Read also:Manufacturers slow down local input sourcing after FX market stability

“So, the manufacturing sector is expected to witness mergers and acquisitions going forward in order to prevent shutdowns, because the macroeconomic condition is not really favourable for their consumers, thereby affecting the volume of sales,” Adu said.

Analysts see more M&As in the food, beverages and tobacco sub-sector.

The Nigerian manufacturing sector has 76 sub-sectors with capacity utilisation averaging 56.8 percent 2019. Most manufacturers have told BusinessDay that they only get 2 percent to 10 percent of their dollar needs as foreign exchange scarcity continues to spread. A crash of the crude oil market since late 2014 has hurt FX inflows into the economy, leading to severe scarcity of the greenback. Analysts urge manufacturers to invest more in backward integration to hedge against FX and closure risks.

“Many manufacturing companies will try to improve their productivity by investing more in backward integration to improve their operations and productivity, especially with foreign exchange challenges in the system,” Akinloye Ayorinde, consumer goods analyst at CSL Stockbrokers, said.

Backward integration occurs when a company buys or merges with its suppliers, or internally produces segments of its inputs. A brewer, for example, can acquire part or whole of its sorghum supplier or sets up subsidiaries producing some of its sorghum, barley or hops.

Fortunately, many manufacturers are expanding their backward integration projects to hedge against FX risks and grow profitability.

From only one state, Oyo, FrieslandCampina WAMCO has moved to four other states – Ogun, Osun, Kwara and Niger – with a view to sourcing local milk from Fulani herders.

The dairy company recently launched into northern Nigeria with a large project in Niger State’s Bobi Grazing Reserve.

“In 2019, we built a new factory and the bulk of fresh milk that is collected is what we use in producing our Peak yoghurt range,” Ben Langat, managing director, FrieslandCampina WAMCO Nigeria, told BusinessDay in a recent interview.

FrieslandCampina WAMCO, a Dutch dairy maker, has also set up 16 milk collection centres in Oyo State and is constructing 10 new ones for the collection of raw milk from local herdsmen as input.
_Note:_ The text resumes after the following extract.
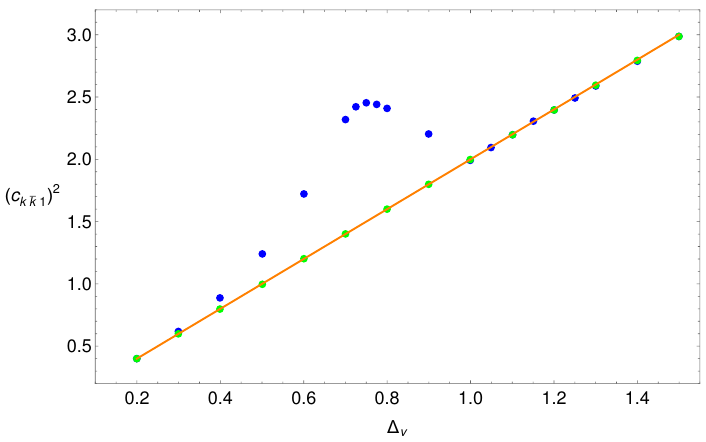
Figure 21 . Same plot as before, with the stronger assumption that the Z 2 odd gap is 3 for the blue points, and additionally that the Z 2 even gap is 4 for the green points. The blue points coincide with the ones of the previous plot for ∆ v < 1 and match the analytic winding mode correlator for ∆ v ≥ 1 . The green points match the analytic correlator in the full range of ∆ v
Also, PZ Wilmar, a subsidiary of PZ Cussons, has 26,500 hectares of palm oil plantations in Cross River State. About 5,549 hectares (ha) of oil palm plantation are located in Calaro Estate, while 2,369 ha are in an area known as Calaro Extension. Its investment in oil palm plantations in Cross River State alone is worth approximately $150 million, Santosh Pillai, managing director of PZ Wilmar, told BusinessDay.

The firm also acquired Ibiae plantations with 5,595 hectares (ha); Ibad plantations in Akampa with 7,805 ha; Kwa Falls in Akampa Akpabuyo with 2,014 ha, and Oban plantations, also in Akampa, with 2,986 ha.

“We are determined to continue with these investments and looking for opportunities to expand our plantations in the state. We have also invested around N20 billion in an oil palm refinery in Lagos,” Pillai said.

Through its subsidiary, Caraway, Olam started a pilot project in September 2019 on 20 hectares of farmland across three locations in Kano and Jigawa States, which are being expanded to 500 hectares. This is followed by the commencement of a larger outgrowers programme to engage 1,000 farmers to be trained and provided with seeds that will deliver the same kind of output the pilot farms are recording.

“This is complete end-to-end production and backward integration,” Prashant Thakur, regulatory head for Caraway Africa Nigeria limited, who is also heading the tomato backward integration project, said recently. He explained that existing brands, Tasty Tom and De Rica, would continue to be produced except they would now be 100 percent local content.